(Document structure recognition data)
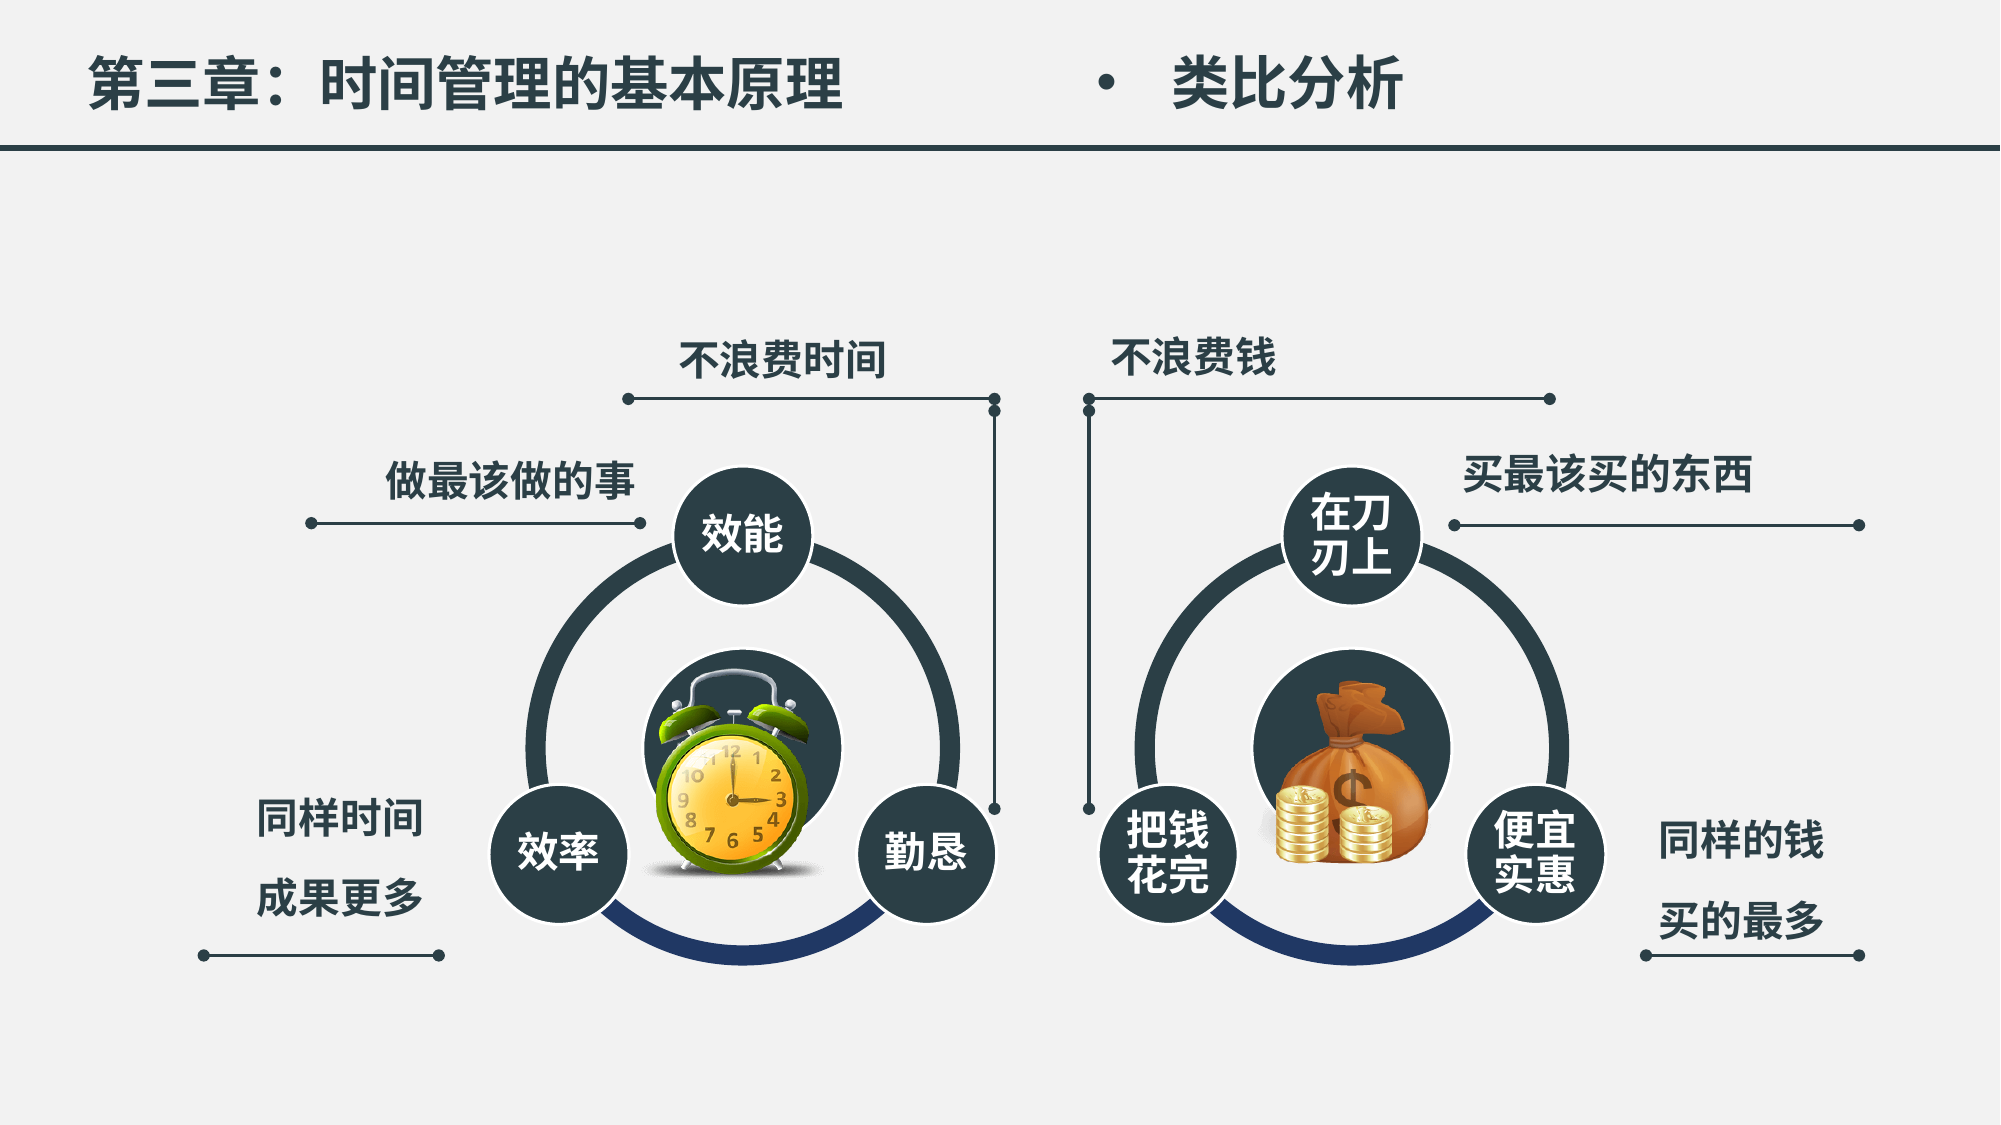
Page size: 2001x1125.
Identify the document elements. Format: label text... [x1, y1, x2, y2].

text_box 不浪费时间 [663, 301, 1016, 392]
text_box 买最该买的东西 [1447, 415, 1930, 505]
text_box 同样时间 成果更多 [163, 759, 448, 930]
text_box 类比分析 [1081, 39, 1481, 124]
text_box 同样的钱 买的最多 [1647, 781, 1920, 952]
text_box 做最该做的事 [203, 422, 651, 513]
text_box 第三章：时间管理的基本原理 [71, 39, 859, 125]
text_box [1057, 465, 1647, 994]
text_box 不浪费钱 [1095, 298, 1497, 389]
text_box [448, 465, 1037, 994]
picture [628, 668, 840, 880]
picture [1254, 679, 1455, 880]
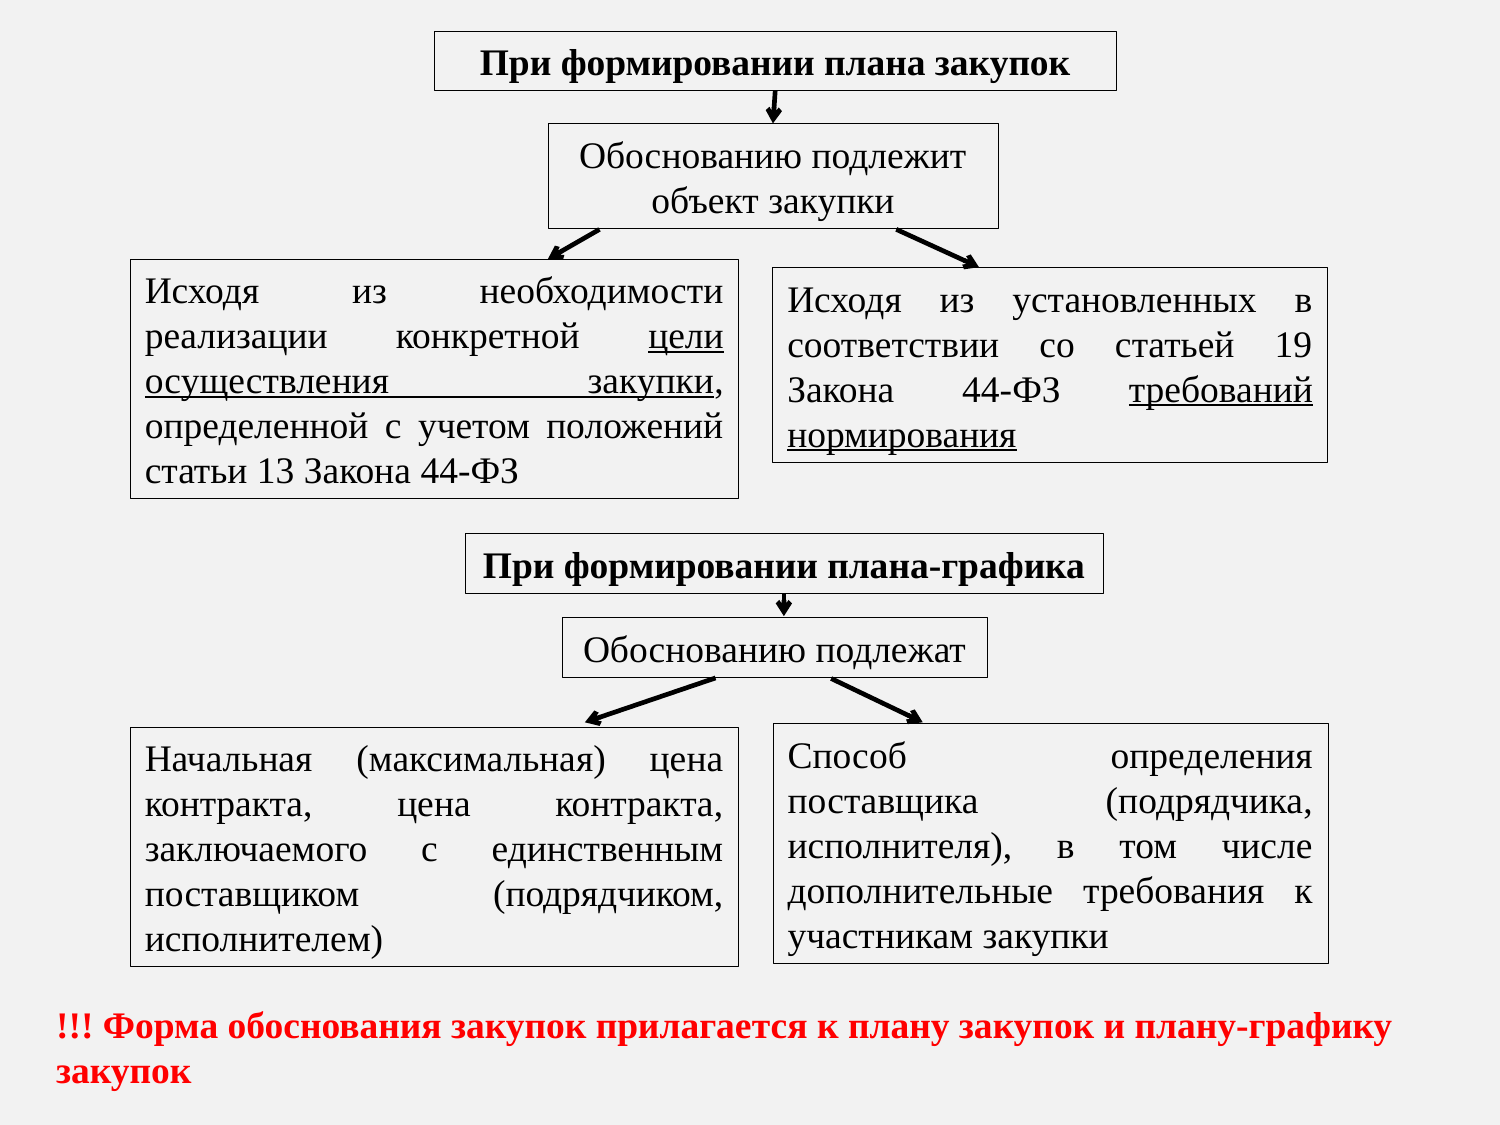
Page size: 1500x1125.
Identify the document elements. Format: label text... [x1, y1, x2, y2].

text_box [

• **Task statement**
List every line in the records above that contains the word "size".

• **Problem solution**
Page size: 2001x1125.
Page size: 1500x1125.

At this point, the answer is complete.